* [Отрывок со страницы]
============
3. Как известно, в те годы информация (в том числе, по искусству) плохо доходила до художников России. Имело ли это какое-то значение для творчества?
– Тем не менее информация доходила. Советские идеологические заслоны были, слава Богу, сделаны по-русски, т. е. кое-как. Какие-то щели и дыры оставались. И хотя просачивалось немногое, но зато воспринималось оно не поверхностно. Было достаточно времени для этого.
4. Если мы вспомним шестидесятые годы, можно ли сказать, что в 1970-х (или к 1970-м) произошла смена стиля, кумира в искусстве, собственных взглядов на искусство?
– Без сомнения, произошла смена эстетически-языковых кодов. Это хорошо видно на примере Шварцмана, Вейсберга, Янкилевского или Штейнберга. По своему внутреннему содержанию их картины совсем недалеки от метафизических работ Кабакова, таких как «Сад», «Летающие» и т. п., но язык другой, и в исторической классификации они расположены в разных десятилетиях.
Впрочем, разница используемых языков вещь отнюдь не внешняя. Это означает, что и в случаях близости содержательного компонента, между так называемыми шестидесятниками и семидесятниками существует и значительное расхождение. Так что следует, видимо, говорить не только о смене языковых кодов, о смене стиля, но и о смене смыслов.
5. Что/кто оказали влияние на формирование собственного языка?
– Решающей для формирования языка была встреча с утилитарно-художественным явлением, стоящим за границами искусства, а именно с выполненными трафаретной техникой техническими противопожарными плакатами и железнодорожными стендами.
Интересно, что Эрик Булатов ссылается на тот же источник вдохновения. Оказалось, что прием простой плоской раскладки на три-четыре цвета, давным-давно известный в печатной графике, можно использовать и в картине, и он дает интересный и неожиданный эффект. Эрик Булатов взял из этих плакатов экзистенциальный момент тревоги, опасности, угрозы, меня приводил в восторг тотальный абсурд, из них вопиющий[45]45
На те же плакаты как на источник вдохновения ссылался М. Рогинский. См: Рогинский М. Дураки едят пироги. М.: Новое литературное обозрение, 2009. – Г.К.
[Закрыть].
6. Насколько мне помнится, выставок, где Вы принимали участие, в те годы не было вообще?
============
* [Что нужно сделать]
(1) Ответьте на вопросы по фрагменту интервью:
(а) Как именно, согласно ответу, были сделаны советские идеологические заслоны?
(б) На примере каких четырех художников видна смена эстетически-языковых кодов?
(в) В какой технике были выполнены противопожарные плакаты и железнодорожные стенды?
(2) Пожалуйста, дословно повторите часть фрагмента интервью, которая начинается со слов «Впрочем, разница используемых» и заканчивается словами «и железнодорожными стендами.».

* [Блок данных]
============
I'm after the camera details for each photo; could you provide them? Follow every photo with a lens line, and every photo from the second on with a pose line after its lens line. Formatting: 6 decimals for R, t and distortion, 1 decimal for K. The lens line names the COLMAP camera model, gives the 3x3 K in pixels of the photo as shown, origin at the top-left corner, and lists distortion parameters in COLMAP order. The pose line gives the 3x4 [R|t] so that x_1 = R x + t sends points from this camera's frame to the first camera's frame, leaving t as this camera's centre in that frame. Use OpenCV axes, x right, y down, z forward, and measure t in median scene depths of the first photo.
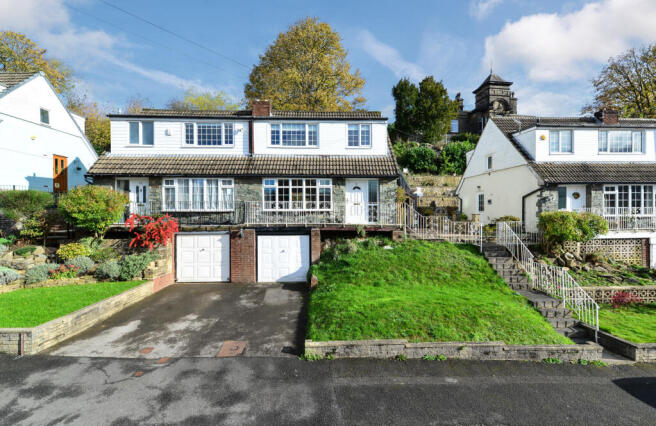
lens RADIAL K [[282.7, 0, 331.2], [0, 282.7, 213.1], [0, 0, 1]] dist [0.010032, -0.002749]
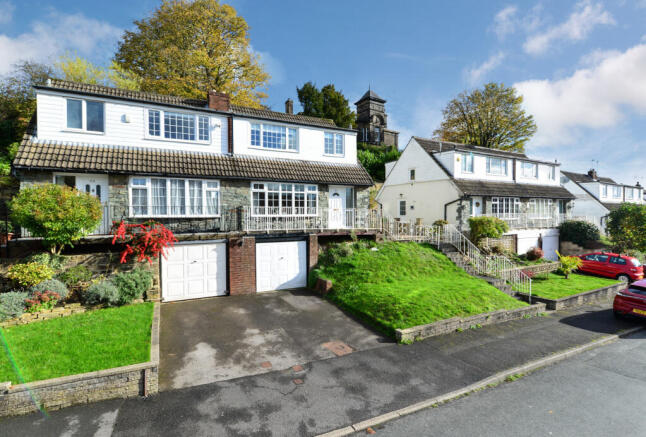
============
* [Ответы к заданиям]
(1)
(а) По-русски, то есть кое-как.
(б) Шварцмана, Вейсберга, Янкилевского и Штейнберга.
(в) В трафаретной технике.

(2)
Впрочем, разница используемых языков вещь отнюдь не внешняя. Это означает, что и в случаях близости содержательного компонента, между так называемыми шестидесятниками и семидесятниками существует и значительное расхождение. Так что следует, видимо, говорить не только о смене языковых кодов, о смене стиля, но и о смене смыслов.
5. Что/кто оказали влияние на формирование собственного языка?
– Решающей для формирования языка была встреча с утилитарно-художественным явлением, стоящим за границами искусства, а именно с выполненными трафаретной техникой техническими противопожарными плакатами и железнодорожными стендами.